There’s a wedding tradition in Indonesia which, while not exactly painful, must surely involve a great deal of discomfort. After a man and woman of the Tidung people of north-eastern Borneo get married, they are not allowed to use the bathroom for three days and three nights following the ceremony. It is believed that to do so might risk bad luck, divorce and the death of offspring at a young age. I’m guessing the wedding festivities are modified accordingly because I know for a fact that if this tradition were introduced into English weddings, no marriage would make it past the reception.
Probably the most well-known tradition at English weddings is one in which all the unmarried adult females present gather behind the bride and she throws her wedding bouquet over her head. According to folklore, the woman who catches the bouquet will be the next to marry.
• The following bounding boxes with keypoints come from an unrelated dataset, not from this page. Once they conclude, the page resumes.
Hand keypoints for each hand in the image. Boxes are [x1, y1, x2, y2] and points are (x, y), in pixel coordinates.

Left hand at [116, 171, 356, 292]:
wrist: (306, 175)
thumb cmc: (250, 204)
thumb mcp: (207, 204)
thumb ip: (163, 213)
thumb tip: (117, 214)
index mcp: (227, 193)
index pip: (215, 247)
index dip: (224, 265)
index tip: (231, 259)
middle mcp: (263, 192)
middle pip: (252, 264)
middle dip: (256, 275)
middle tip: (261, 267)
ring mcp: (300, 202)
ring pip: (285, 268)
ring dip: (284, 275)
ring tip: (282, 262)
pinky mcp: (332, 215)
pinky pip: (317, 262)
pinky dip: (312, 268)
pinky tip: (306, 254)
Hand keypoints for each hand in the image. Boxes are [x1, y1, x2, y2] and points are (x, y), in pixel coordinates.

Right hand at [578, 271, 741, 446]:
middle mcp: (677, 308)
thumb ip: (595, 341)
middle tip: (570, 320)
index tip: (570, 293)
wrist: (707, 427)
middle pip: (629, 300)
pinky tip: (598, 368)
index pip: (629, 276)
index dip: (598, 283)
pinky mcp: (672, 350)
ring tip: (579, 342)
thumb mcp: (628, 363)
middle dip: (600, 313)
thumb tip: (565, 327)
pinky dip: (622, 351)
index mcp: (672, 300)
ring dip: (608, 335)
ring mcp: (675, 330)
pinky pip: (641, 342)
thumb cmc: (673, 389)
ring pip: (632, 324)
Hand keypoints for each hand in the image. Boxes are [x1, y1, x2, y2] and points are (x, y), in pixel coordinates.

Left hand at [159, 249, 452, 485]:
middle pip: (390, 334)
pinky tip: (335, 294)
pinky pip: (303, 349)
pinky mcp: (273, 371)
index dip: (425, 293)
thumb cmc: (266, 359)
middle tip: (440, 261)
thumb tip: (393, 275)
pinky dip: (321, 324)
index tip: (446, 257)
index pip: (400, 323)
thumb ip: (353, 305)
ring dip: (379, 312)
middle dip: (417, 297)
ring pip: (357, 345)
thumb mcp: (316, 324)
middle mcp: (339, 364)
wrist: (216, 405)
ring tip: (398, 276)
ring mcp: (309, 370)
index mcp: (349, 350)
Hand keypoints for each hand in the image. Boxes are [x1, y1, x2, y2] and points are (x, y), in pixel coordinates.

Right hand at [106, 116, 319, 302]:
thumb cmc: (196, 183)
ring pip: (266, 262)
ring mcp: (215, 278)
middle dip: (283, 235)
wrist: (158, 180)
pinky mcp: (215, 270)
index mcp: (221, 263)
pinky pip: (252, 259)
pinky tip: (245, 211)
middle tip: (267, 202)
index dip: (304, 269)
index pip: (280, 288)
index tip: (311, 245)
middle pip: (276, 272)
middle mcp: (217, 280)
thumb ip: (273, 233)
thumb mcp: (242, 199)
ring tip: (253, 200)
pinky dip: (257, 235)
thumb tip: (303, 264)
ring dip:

In the ‘80s, somebody tried to introduce a male equivalent of this tradition into weddings, wherein the single men present were expected to form a group behind the groom and he would throw the bride’s wedding garter over his head in their direction. Unfortunately this never caught on because all the single men were either too drunk to catch anything, too busy chatting up the newly identified single females, or hiding in the toilet unwilling to demonstrate even this basic level of commitment to a relationship.
The Chambri tribe of Papua New Guinea turns young boys into men through a scarification ceremony which involves using a piece of sharpened bamboo to carve elaborate patterns into their chests, backs and buttocks to leave scars which make their skin resemble that of the brave and fierce crocodile. It is believed that this process enables a reptilian divinity to consume the boy’s youth and leave in its place the spirit of the man/crocodile that every Chambri boy should become. We have a similar rite of passage in England: teenage boys are forced by their peers to consume large quantities of alcohol causing considerable damage to their livers and greatly increasing the risk of liver disease in later life. They are then considered to be real men in their local pub until they get married.
The Dani tribe of Papua also used to have a rather bizarre funeral ritual. When a family member dies, other members of the family, generally women, used to have one of their fingers cut off at the second knuckle, and the trimmings would be burned and buried near the corpse.
The pain of this exercise was said to be representative of the grief they felt at the loss of their loved one. Again, we have a similar ritual in England. At funerals, it is customary to drink as much alcohol as possible in order to induce a serious hangover, the pain of which is also representative of the grief we feel at the loss of a loved one.
I think it’s safe to say I would not enjoy ‘tradition’ so much if I were Papuan.